PloCC Seminar Series: Too Monstrous to Fail? Cannibal Capitalism in the Urban Peruvian Amazon
Speaker: Dr Japhy Wilson
This paper begins from the assumption that there is no solution to climate change within the parameters of global capitalism, and asks what the urban cutting edge of our combined and uneven apocalypse can tell us about the nature of this system, and the possibility of moving beyond it. It explores the monstrosity of capital through a surrealist ethnography of the city of Iquitos in the Peruvian Amazon: an extractivist metropolis that embodies what Nancy Fraser calls cannibal capitalism, and that seems to confirm David Harvey’s suggestion that capitalism is too monstrous to survive. But a consideration of the radical art and street culture of the city suggests that Harvey’s claim is less self-evident than it seems. The libidinal investment of the subaltern inhabitants of Iquitos in extractive forms of capital accumulation indicates that capitalism may instead be too monstrous to fail.

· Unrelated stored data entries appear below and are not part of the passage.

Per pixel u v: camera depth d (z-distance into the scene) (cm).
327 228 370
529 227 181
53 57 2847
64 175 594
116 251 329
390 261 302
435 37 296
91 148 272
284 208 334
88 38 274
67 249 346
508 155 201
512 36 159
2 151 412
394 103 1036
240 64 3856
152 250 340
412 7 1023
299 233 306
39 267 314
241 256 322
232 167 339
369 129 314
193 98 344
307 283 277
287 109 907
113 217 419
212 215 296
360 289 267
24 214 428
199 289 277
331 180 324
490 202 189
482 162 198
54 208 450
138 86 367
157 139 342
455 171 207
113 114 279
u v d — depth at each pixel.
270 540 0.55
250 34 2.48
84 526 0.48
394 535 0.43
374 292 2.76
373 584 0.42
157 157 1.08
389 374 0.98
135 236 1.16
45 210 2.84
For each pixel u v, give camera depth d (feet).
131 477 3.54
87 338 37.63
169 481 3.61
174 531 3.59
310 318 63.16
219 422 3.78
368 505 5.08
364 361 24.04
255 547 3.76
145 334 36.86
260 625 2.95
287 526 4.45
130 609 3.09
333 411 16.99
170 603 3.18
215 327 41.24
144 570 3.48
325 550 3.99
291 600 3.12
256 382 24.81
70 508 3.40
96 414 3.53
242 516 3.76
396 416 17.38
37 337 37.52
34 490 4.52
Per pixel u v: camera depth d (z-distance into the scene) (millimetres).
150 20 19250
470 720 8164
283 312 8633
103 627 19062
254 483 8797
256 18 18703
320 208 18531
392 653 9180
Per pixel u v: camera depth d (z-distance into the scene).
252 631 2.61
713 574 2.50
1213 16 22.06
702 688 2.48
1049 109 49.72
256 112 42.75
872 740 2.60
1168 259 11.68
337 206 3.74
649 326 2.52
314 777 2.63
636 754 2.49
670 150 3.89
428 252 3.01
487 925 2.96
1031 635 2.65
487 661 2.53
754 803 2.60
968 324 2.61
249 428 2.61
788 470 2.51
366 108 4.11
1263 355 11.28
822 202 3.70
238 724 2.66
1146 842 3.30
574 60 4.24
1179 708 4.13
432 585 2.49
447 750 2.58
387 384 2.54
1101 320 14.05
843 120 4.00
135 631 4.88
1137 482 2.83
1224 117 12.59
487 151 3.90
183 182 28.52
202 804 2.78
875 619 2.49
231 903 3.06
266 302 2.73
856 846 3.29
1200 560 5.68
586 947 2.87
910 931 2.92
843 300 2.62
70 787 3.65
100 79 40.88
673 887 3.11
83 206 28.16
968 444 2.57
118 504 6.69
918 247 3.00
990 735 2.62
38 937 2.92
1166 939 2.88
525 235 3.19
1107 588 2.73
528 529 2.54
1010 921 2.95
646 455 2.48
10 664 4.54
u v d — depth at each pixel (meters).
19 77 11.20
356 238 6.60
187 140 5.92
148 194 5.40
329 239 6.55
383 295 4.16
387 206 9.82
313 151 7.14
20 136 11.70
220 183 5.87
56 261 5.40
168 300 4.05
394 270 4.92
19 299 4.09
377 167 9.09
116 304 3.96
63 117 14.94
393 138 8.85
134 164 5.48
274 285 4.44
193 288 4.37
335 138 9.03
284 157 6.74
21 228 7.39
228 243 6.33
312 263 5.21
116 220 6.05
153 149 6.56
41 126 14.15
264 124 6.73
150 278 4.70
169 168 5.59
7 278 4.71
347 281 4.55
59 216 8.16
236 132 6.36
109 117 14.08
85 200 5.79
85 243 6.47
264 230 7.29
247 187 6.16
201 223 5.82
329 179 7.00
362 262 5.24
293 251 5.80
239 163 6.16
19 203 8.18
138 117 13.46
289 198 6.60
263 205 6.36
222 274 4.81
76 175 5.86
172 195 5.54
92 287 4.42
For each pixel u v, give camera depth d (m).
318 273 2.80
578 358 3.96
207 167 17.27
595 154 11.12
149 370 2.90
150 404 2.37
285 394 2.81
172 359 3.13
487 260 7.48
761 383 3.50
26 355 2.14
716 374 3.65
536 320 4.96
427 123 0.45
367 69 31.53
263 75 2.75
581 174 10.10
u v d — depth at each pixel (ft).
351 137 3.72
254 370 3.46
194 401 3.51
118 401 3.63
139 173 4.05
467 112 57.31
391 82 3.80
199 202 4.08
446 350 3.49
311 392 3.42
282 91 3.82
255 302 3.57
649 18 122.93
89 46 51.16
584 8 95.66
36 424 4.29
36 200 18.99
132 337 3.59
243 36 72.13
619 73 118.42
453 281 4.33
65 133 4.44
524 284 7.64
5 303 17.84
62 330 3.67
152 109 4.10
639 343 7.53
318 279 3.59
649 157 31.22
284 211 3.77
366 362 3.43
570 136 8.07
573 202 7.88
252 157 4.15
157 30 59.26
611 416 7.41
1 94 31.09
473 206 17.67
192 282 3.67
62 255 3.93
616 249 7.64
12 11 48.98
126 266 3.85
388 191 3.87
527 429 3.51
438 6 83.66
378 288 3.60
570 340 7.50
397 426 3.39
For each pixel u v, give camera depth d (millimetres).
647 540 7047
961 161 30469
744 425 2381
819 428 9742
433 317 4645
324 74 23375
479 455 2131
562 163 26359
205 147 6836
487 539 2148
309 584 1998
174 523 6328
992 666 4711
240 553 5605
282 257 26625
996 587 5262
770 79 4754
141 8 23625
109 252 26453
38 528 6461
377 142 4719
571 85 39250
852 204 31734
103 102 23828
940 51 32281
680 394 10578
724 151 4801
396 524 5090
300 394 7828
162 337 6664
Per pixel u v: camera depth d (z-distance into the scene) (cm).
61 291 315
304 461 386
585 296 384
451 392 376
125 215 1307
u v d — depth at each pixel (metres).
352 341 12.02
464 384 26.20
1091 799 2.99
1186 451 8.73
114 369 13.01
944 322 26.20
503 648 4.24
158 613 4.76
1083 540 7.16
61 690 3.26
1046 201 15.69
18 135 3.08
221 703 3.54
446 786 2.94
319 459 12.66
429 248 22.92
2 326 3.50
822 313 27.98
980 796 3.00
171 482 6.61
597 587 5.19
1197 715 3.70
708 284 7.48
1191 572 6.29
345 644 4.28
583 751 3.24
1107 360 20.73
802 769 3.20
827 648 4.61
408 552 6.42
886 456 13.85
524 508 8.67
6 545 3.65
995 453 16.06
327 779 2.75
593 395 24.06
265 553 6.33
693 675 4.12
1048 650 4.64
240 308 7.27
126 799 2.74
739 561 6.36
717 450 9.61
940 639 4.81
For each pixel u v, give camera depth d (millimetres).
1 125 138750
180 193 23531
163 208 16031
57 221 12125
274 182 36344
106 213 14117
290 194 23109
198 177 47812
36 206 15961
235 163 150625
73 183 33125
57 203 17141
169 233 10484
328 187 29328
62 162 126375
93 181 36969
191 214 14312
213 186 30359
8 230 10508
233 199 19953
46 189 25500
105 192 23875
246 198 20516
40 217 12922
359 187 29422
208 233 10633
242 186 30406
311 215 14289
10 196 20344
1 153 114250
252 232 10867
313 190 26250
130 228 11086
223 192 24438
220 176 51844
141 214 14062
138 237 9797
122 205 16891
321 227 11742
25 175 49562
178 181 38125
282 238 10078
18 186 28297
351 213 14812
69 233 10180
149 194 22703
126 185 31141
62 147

On the other hand, the demonic carnival rituals through which these same inhabitants celebrate their right to a city built on the murderous enslavement of their ancestors, and deliriously subvert their own monstrous pathologization in forms of collective expenditure, suggest that capitalism is perhaps not monstrous enough, and prefigure the ecstatic rebel monstrosity of cannibal communism.